I’ll be honest. I didn’t get to see the Daytona 500. Instead I was covering Texas baseball who swept Minnesota in a four-game series this weekend.
But I did follow it on Twitter. And I saw it all go down on that last lap.
With Joey Logano leading, the “Big One” happened about halfway down the backstretch. Even though the cars finishing the race would have had ample time and space to slow down to avoid the wrecked cars, NASCAR decided a few seconds after the wreck to throw the yellow flag and therefore finishing the race without a last dash to the line and giving the 500 to Logano.

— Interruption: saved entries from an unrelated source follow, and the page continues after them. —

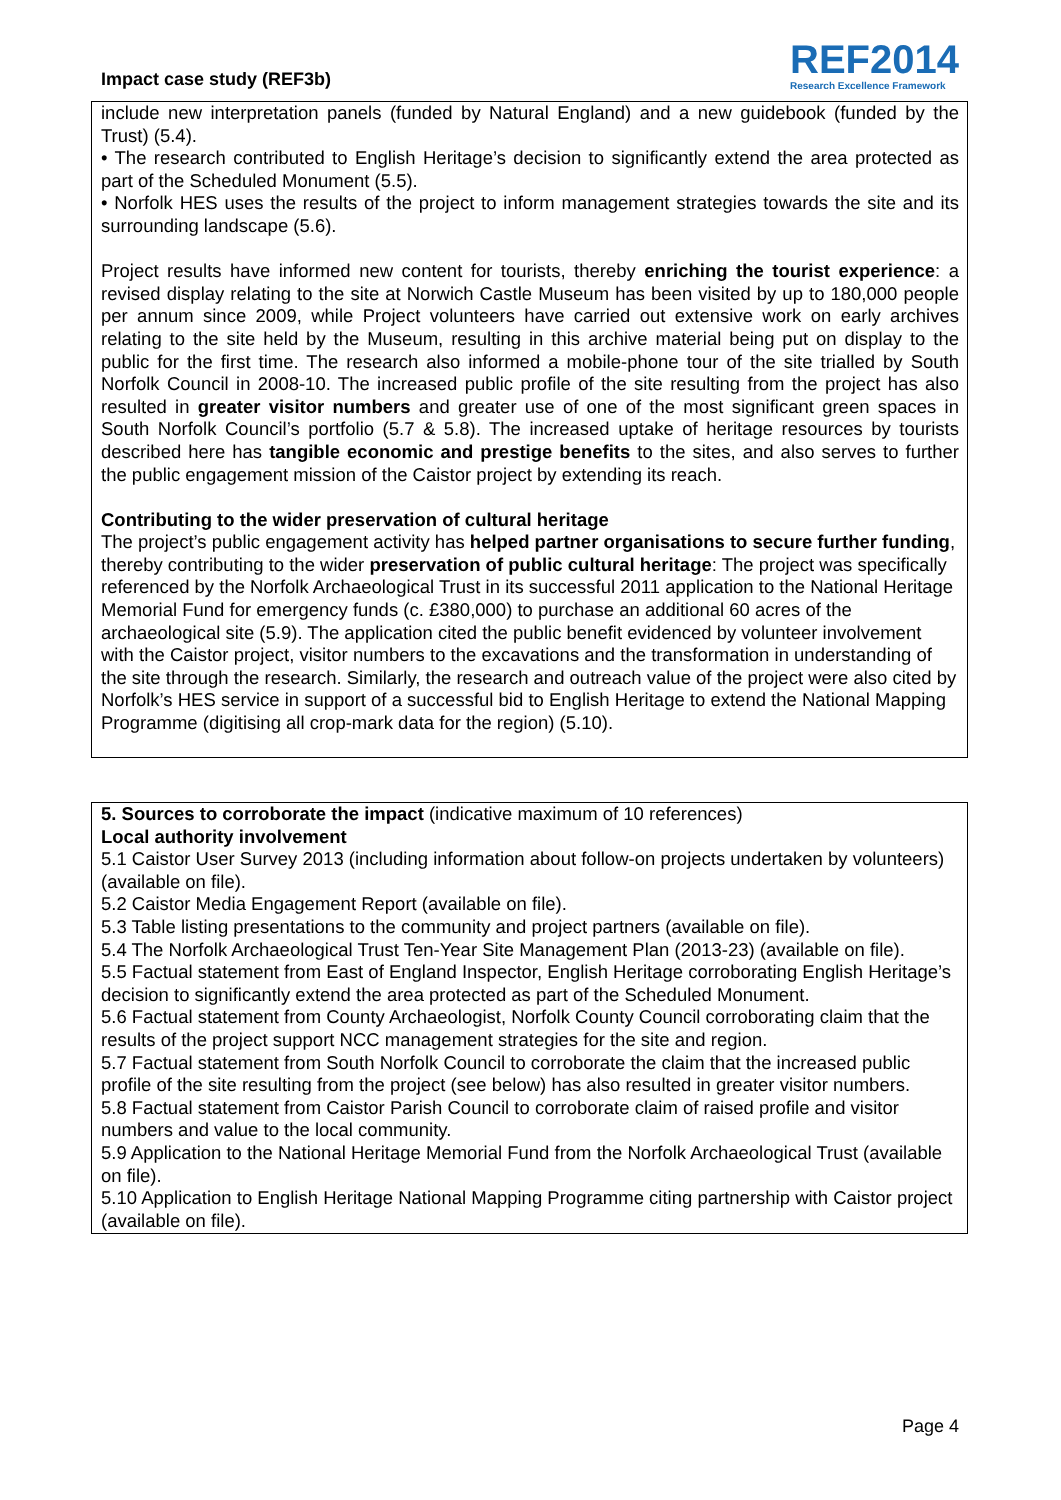Impact case study (REF3b)
REF2014
Research Excellence Framework
include new interpretation panels (funded by Natural England) and a new guidebook (funded by the Trust) (5.4).
• The research contributed to English Heritage’s decision to significantly extend the area protected as part of the Scheduled Monument (5.5).
• Norfolk HES uses the results of the project to inform management strategies towards the site and its surrounding landscape (5.6).
Project results have informed new content for tourists, thereby enriching the tourist experience: a revised display relating to the site at Norwich Castle Museum has been visited by up to 180,000 people per annum since 2009, while Project volunteers have carried out extensive work on early archives relating to the site held by the Museum, resulting in this archive material being put on display to the public for the first time. The research also informed a mobile-phone tour of the site trialled by South Norfolk Council in 2008-10. The increased public profile of the site resulting from the project has also resulted in greater visitor numbers and greater use of one of the most significant green spaces in South Norfolk Council’s portfolio (5.7 & 5.8). The increased uptake of heritage resources by tourists described here has tangible economic and prestige benefits to the sites, and also serves to further the public engagement mission of the Caistor project by extending its reach.
Contributing to the wider preservation of cultural heritage
The project’s public engagement activity has helped partner organisations to secure further funding, thereby contributing to the wider preservation of public cultural heritage: The project was specifically referenced by the Norfolk Archaeological Trust in its successful 2011 application to the National Heritage Memorial Fund for emergency funds (c. £380,000) to purchase an additional 60 acres of the archaeological site (5.9). The application cited the public benefit evidenced by volunteer involvement with the Caistor project, visitor numbers to the excavations and the transformation in understanding of the site through the research. Similarly, the research and outreach value of the project were also cited by Norfolk’s HES service in support of a successful bid to English Heritage to extend the National Mapping Programme (digitising all crop-mark data for the region) (5.10).
5. Sources to corroborate the impact (indicative maximum of 10 references)
Local authority involvement
5.1 Caistor User Survey 2013 (including information about follow-on projects undertaken by volunteers) (available on file).
5.2 Caistor Media Engagement Report (available on file).
5.3 Table listing presentations to the community and project partners (available on file).
5.4 The Norfolk Archaeological Trust Ten-Year Site Management Plan (2013-23) (available on file).
5.5 Factual statement from East of England Inspector, English Heritage corroborating English Heritage’s decision to significantly extend the area protected as part of the Scheduled Monument.
5.6 Factual statement from County Archaeologist, Norfolk County Council corroborating claim that the results of the project support NCC management strategies for the site and region.
5.7 Factual statement from South Norfolk Council to corroborate the claim that the increased public profile of the site resulting from the project (see below) has also resulted in greater visitor numbers.
5.8 Factual statement from Caistor Parish Council to corroborate claim of raised profile and visitor numbers and value to the local community.
5.9 Application to the National Heritage Memorial Fund from the Norfolk Archaeological Trust (available on file).
5.10 Application to English Heritage National Mapping Programme citing partnership with Caistor project (available on file).
Page 4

Now, there’s a really good chance that Logano still ends up being the winner even if NASCAR kept the race green to the end, but throwing the caution flag robbed the fans, both casual and diehards, of a possibly awesome finish to the “Super Bowl” of NASCAR.

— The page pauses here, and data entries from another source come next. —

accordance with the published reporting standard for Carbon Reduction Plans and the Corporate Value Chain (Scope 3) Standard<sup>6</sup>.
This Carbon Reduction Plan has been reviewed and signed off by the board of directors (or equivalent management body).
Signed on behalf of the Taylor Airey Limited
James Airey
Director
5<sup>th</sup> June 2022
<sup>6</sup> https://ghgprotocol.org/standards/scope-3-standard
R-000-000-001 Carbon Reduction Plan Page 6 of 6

The biggest question surrounding the decision to bring out the caution on the last lap is why. Why did they feel the need to end the race there and not wait a quarter of a lap for the race to finish under green. Aside from the cars in and behind the wreck, nobody was in serious danger. And the cars that were ahead of the wreck would have at least half of a lap to slow down to a safe speed to avoid the disabled vehicles. I mean, yes, it’s one thing if it’s lap 30 or even the second-to-last lap where the caution has to come out (and the race won’t end), but with it being the last lap, it just seems odd.
Especially considering that in 2007, when there was a wreck in the field coming to the checkered flag that ended up with Clint Bowyer finishing the race on his hood, they held off on the yellow, which allowed Kevin Harvick to win.
And because of that, the fans ended up losing out. After a couple of hours of not-that-exciting racing, which after what had happened in Speedweeks prior to that race was probably a good thing, the most exciting part of the race was taken away. It was incredibly disappointing to see that NASCAR threw the yellow flag and I bet it’s even more disappointing for those who paid good money to see the race live.
Of course, as I mentioned earlier, there’s a good chance that Logano still wins. It seems that with this new Gen 6 car, the leader has the advantage down the stretch in restricter plate races in blocking other drivers trying to get by him. That’s what Dale Earnhardt Jr. did last year to win the 500.
But there are no guarantees in life and there’s certainly no guarantees that Logano does hold on to the lead to win. And at any rate, there’s a frantic dash for the last quarter of a lap to see who can get back to the line first and to settle it all on the track, the way it should be.
The drivers might not have been robbed with the premature finish, but the fans certainly were.